Weis took the lead by making large-scale changes in his own approach. He relinquished the play-calling duties, which is sort of like a marathoner relinquishing his lungs. He also aimed to become more accessible to his team, appearing at 6 a.m. workouts, inviting the team to dinner and planning to meet with every player before the semester ends.

The media pounced on this Weis 2.0 storyline like vultures in a butcher store, but the reality of the situation is less dramatic. Fifth-year cornerback Terrail Lambert called it a "subtle change," and he would know. During one practice, Weis prodded Lambert, a three-year starter, by saying improved physicality would make the cornerback "halfway decent."

Still, players contend the mood is different. "When you're playing on the field, you can tell the family-atmosphere cohesiveness a group has," fifth-year defensive end Justin Brown said. "Last year, we didn't really have that. It kind of showed in how we were playing. As we gel together as a group and create that cohesiveness that coach Weis has started from himself, we all see each other as family members and depend on each other and are there for each other. That transfers to the field."

At the epicenter, for better or for worse, is Clausen. He arrived in time for '07 spring practice and Notre Dame immediately became the national leader in quarterback melodrama. Four contenders battled last spring. Two, Zach Frazer and Demetrius Jones, eventually transferred (Jones started the '07 opener but was yanked by halftime).

Initially, Clausen battled bone spur problems in his throwing elbow, issues that Notre Dame evaded or denied -- until Clausen confirmed he had undergone a surgical procedure. "That whole quarterback situation was a bit chaotic at the time," Weis said in something of a stunning concession. "Nothing was really going as I scripted it. Whether it was Jimmy or any of the rest of the guys."

The plot line is mercifully bare-bones at this point. Clausen is healthy and entrenched as the starter after getting battered and bruised in a freshman season in which he threw for 1,254 yards and seven touchdowns against six interceptions. He has added bulk both to his frame -- Clausen now weighs 212 pounds, up 18 pounds from the end of '07 -- and his repertoire.

With backup Evan Sharpley concentrating on baseball this spring, Clausen was the lone scholarship quarterback in practice at times, accelerating his growth almost by default. Weis said Clausen has made a "quantum leap" mentally, saying he went "from 100-level classes to 300-level classes."

"I'm starting to get the little pieces of the playbook," Clausen said. "Last year I was just trying to get the big picture, trying to remember what the routes were that the receivers were running. Now I'm trying to remember what the lineman are doing, the blocking schemes, stuff like that. I've become, I think, more detailed."

Even after showing obvious zip during the spring game last Saturday, Clausen remains a virtual microcosm of the entire program under Weis. Like Notre Dame itself, just how much of his promise will Clausen meet?

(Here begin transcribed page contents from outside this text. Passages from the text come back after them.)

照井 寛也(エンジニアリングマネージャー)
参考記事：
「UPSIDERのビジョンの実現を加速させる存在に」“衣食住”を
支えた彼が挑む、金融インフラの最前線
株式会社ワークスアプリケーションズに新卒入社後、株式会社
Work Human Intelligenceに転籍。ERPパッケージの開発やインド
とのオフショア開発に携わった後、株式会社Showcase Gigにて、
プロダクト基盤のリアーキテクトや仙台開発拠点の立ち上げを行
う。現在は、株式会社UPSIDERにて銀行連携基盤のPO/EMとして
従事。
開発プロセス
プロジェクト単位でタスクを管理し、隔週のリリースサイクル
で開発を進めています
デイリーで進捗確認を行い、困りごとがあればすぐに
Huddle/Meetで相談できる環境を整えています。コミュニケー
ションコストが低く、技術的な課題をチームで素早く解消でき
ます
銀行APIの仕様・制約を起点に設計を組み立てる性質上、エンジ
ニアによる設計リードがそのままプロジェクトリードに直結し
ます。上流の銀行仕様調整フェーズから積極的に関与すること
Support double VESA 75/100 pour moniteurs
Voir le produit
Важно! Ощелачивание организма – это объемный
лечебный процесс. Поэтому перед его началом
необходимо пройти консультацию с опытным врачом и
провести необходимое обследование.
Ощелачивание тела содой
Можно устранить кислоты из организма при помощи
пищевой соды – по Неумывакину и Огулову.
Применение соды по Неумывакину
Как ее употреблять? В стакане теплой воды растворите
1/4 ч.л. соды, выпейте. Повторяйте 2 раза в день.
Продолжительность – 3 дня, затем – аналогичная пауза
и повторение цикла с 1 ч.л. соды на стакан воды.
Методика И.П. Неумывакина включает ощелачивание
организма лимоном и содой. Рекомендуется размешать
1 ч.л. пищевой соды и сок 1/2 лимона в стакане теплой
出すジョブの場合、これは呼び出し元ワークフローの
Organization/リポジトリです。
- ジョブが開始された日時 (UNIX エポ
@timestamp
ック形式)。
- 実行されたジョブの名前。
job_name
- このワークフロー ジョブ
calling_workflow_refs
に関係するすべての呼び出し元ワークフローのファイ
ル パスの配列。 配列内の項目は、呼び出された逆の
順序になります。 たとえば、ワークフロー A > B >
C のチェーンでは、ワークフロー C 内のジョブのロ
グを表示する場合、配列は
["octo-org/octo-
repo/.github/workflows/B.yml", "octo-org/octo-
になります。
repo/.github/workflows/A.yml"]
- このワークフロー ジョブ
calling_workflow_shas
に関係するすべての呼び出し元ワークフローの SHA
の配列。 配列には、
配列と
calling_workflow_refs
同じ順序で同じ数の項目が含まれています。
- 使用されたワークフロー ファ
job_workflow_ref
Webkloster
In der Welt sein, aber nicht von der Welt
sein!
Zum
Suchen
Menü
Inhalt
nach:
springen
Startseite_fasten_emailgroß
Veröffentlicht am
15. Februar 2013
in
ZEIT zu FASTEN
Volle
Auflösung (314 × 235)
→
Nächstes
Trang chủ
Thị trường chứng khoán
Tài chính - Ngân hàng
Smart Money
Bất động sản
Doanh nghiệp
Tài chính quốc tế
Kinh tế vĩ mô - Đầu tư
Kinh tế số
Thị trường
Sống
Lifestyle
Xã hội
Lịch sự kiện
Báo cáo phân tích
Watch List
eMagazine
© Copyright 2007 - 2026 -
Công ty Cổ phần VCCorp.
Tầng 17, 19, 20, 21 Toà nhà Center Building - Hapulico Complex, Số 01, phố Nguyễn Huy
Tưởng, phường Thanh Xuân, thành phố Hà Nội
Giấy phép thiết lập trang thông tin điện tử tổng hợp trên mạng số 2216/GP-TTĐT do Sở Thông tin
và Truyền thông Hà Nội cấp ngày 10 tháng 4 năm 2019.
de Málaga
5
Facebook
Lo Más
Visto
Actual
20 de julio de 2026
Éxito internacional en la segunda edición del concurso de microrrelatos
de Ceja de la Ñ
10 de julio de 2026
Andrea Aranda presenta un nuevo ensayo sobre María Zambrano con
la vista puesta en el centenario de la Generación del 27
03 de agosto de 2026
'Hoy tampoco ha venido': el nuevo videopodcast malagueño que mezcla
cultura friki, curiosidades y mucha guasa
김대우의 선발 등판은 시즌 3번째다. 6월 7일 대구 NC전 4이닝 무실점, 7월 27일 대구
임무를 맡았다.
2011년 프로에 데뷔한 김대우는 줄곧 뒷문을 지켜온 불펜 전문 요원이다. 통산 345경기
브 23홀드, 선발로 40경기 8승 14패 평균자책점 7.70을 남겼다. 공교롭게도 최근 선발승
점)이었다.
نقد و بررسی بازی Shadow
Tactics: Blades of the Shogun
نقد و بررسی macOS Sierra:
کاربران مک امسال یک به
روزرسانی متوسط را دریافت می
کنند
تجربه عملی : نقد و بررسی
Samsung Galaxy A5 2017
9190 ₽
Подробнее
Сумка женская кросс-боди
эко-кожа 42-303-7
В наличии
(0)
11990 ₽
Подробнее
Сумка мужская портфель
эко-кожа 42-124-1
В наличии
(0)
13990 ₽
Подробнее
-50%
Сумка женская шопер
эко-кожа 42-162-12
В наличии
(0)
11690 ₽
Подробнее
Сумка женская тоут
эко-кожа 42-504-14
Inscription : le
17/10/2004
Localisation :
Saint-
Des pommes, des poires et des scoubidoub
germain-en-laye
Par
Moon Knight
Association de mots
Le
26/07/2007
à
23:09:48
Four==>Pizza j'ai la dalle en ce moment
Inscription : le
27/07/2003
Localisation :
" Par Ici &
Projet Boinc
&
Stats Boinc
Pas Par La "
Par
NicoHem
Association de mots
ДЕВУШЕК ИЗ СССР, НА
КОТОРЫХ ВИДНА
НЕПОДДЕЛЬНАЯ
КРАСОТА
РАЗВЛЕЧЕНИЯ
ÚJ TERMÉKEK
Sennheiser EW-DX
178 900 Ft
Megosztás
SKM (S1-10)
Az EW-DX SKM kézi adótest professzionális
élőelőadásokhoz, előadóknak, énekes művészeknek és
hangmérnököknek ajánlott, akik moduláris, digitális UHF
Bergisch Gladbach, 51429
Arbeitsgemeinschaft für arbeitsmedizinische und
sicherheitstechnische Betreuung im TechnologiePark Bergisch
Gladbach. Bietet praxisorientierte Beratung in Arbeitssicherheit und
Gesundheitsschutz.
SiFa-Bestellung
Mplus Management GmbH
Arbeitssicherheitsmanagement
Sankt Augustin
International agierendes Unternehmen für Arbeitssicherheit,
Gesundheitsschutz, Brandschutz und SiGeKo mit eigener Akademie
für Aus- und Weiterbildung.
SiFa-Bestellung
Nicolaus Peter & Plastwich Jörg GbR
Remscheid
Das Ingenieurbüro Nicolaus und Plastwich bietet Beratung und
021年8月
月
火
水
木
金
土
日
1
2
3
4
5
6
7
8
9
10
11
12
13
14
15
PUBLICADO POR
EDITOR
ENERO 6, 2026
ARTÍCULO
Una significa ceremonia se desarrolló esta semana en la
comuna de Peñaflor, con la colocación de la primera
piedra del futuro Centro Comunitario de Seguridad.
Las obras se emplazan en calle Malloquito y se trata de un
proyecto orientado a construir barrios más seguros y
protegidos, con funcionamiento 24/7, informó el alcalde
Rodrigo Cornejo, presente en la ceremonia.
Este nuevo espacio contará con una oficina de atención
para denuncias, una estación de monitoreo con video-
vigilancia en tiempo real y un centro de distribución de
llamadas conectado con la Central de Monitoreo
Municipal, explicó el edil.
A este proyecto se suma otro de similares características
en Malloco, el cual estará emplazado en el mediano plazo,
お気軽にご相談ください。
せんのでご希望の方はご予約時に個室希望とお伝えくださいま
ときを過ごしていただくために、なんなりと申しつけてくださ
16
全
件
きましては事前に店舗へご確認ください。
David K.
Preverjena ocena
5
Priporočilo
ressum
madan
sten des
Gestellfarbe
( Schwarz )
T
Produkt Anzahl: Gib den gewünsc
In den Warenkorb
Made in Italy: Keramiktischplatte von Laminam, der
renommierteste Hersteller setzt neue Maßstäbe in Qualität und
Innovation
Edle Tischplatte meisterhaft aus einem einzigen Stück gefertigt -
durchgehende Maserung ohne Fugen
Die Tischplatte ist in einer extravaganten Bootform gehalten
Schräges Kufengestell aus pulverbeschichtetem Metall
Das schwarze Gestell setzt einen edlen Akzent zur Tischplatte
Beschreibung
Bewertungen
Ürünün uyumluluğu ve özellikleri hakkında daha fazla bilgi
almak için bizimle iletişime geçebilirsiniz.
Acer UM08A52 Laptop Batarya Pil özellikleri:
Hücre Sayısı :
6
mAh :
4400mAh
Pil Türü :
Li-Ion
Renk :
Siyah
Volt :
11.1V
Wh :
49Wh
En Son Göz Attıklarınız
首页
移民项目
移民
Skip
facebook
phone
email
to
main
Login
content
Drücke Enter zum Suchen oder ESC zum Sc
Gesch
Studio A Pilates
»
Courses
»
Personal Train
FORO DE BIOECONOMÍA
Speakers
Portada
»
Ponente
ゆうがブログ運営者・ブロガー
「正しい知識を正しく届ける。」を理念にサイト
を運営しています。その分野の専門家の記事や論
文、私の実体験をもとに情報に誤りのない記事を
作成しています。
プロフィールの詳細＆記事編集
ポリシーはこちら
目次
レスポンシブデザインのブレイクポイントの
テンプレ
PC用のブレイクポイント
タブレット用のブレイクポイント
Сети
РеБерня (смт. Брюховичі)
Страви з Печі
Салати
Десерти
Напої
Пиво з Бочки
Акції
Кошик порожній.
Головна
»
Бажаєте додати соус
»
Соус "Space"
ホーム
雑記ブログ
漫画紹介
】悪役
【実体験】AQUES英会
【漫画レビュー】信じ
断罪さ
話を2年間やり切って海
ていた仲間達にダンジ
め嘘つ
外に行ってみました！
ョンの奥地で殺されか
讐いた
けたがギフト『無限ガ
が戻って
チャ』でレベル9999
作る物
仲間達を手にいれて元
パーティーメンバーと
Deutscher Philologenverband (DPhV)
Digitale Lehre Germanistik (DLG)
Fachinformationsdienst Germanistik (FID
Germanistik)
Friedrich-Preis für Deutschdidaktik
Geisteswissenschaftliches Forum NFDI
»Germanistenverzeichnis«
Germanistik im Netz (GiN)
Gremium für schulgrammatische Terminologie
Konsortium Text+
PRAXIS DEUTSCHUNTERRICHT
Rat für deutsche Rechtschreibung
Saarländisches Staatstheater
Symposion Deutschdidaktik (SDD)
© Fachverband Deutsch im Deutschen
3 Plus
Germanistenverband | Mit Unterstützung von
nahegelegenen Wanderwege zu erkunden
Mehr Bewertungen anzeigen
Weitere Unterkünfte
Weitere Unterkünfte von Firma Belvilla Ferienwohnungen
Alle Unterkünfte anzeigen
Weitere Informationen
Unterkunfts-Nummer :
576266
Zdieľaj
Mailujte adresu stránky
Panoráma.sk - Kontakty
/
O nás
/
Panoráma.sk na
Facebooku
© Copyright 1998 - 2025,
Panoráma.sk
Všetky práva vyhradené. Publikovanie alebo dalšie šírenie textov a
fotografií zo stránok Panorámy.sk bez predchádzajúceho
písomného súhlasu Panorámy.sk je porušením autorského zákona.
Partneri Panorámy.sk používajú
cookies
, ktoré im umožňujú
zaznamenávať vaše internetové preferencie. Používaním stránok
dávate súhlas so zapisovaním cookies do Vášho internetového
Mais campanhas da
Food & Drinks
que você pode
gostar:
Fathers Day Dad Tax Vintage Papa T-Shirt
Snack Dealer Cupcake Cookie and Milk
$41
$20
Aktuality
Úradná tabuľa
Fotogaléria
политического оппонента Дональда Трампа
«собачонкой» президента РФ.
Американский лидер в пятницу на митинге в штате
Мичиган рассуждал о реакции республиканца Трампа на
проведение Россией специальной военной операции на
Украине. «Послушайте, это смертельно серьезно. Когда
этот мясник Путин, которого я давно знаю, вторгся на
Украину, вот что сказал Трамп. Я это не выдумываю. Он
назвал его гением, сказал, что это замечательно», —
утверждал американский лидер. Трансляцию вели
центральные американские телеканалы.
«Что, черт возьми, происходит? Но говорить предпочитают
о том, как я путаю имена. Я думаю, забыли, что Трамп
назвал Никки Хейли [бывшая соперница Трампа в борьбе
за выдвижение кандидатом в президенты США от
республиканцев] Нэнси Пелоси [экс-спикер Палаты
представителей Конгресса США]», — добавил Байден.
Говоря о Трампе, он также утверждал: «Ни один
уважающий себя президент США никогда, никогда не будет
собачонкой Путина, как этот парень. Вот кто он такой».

He will only be a sophomore ... but he turns 21 this September. He is experiencing his first full offseason in the system ... but perhaps no young quarterback in history received as much tutoring and preparation at the position before he even stepped on campus. As with the Irish, the exact height of the ceiling remains obscured from view.

That lack of clarity, of course, leaves ample space for doubt and hope to coexist. It was clear last Saturday which side the faithful are taking. As Clausen walked up the tunnel toward the locker room, moments removed from throwing a game-winning touchdown pass, fans on the other side of a stadium gate clamored and called his name.

Tight end Mike Ragone teased Clausen by echoing their shrill entreaties. "Jimmaaayyyy!!" Ragone bleated with a smile. Clausen barely registered a grin as he turned the corner toward the locker room door. He gave Ragone a fist-bump and then continued to peel his wristbands off as he disappeared inside, leaving those on the outside to wonder, nervous and tantalized all at once.